VPN access and browser cookies

This script relies on the access cookies stored in the browser (i.e. Firefox). In order for it to run correctly,

  1. Browse to https://vpn.princeton.edu/https-443/dss2.princeton.edu/dandb/dandbarchives/LINK/ in Firefox.
  2. If you get a Central Authentication Service (CAS) login page, use your Princeton credentials to log in. If you can access the link (i.e. you see the file directory), you are ready to run the script.
  3. In the following page you should get a Duo Prompt. Login via your preferred method, but make sure you check "Remember me for 90 days".
  4. If you see the file directory, you are done.
  5. Double check the browser stored your credentials by restarting it and visiting the link again. If you can access the link directly, you are ready to run the script.

Installation

  1. Clone this repository into your local machine and change directory into it (detailed guide). The easiest way is to type the following two commands in your terminal:
git clone https://github.com/acarril/DB-Global-Archive.git
cd DB-Global-Archive
  1. Run DB_scrape.py giving the file index URL as its argument. Make sure to include the final slash. For example, to download the data corresponding to Africa, type
python3 DB_scrape.py 'https://dss2.princeton.edu/dandb/dandbarchives/LINK/AF/'
  1. The script will output its progress. Once it has finished, it will write a csv file in the directory (e.g. AF.csv).

Usage

python3 DB_scrape.py "<url>" [writedisk] [suboperation]

In memory

You can carry out all the operations in memory if running python3 DB_scrape.py "<url>". This will fetch all the links from the URL, read the data, filter it, and append it to a final dataset that will only be written in disk in the final step. This is best when there is little available disk space, and it is also faster. However, it can be memory intensive, and any error during the operation will result in loss of all progress.

In disk

Alternatively, the script can download and write the zip files into the disk, as well as expanding the zip files and writing the corresponding CSV files into the disk, by running python3 DB_scrape.py "<url>" writedisk. This is less memory intensive and is more robust to errors (as progress is literally saved into the disk), but utilizes more disk space.

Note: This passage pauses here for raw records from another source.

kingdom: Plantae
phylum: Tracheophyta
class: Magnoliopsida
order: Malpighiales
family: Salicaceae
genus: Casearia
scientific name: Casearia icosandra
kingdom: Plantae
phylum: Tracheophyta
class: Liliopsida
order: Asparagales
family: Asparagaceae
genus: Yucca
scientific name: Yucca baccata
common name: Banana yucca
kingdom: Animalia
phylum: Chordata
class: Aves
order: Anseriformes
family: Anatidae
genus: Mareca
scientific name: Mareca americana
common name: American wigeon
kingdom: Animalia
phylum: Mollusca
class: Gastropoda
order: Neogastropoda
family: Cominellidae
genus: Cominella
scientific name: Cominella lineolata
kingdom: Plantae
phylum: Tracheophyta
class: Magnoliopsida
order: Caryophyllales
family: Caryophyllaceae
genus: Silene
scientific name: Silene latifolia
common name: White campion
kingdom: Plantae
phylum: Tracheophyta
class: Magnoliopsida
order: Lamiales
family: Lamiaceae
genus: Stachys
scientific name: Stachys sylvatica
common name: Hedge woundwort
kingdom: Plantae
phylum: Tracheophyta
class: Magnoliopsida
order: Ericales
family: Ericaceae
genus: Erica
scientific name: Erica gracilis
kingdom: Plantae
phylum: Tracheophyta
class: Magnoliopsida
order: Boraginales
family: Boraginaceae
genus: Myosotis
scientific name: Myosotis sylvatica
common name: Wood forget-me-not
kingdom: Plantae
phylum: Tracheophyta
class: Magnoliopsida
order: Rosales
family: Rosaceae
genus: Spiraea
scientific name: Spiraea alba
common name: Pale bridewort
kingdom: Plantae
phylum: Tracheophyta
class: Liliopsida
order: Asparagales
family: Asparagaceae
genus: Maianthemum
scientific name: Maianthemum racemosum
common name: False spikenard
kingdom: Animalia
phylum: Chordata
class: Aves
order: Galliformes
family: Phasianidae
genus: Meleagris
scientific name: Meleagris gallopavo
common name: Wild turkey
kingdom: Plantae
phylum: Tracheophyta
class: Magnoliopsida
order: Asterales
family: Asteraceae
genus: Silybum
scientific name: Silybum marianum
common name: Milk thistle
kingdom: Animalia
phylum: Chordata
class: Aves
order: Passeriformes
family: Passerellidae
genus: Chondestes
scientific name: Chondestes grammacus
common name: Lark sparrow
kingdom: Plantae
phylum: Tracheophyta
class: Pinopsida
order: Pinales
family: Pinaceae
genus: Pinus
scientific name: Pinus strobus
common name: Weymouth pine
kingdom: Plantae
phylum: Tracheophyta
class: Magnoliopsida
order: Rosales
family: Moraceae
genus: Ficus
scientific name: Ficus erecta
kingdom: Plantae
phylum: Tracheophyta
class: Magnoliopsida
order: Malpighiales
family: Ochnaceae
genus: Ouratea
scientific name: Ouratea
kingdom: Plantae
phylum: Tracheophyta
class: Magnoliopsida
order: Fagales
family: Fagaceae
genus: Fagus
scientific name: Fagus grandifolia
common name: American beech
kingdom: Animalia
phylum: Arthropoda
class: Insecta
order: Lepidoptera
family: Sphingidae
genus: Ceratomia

This method can be further customized by passing an additional argument with a sub-operation. These can be one of the following:

  • download, which only downloads the ZIP files from the specified URL
  • filter, which takes ZIP files already downloaded in the directory and filters the corresponding CSV files, writing them into the disk
  • join, which takes CSV files in the current directory and joins them into one.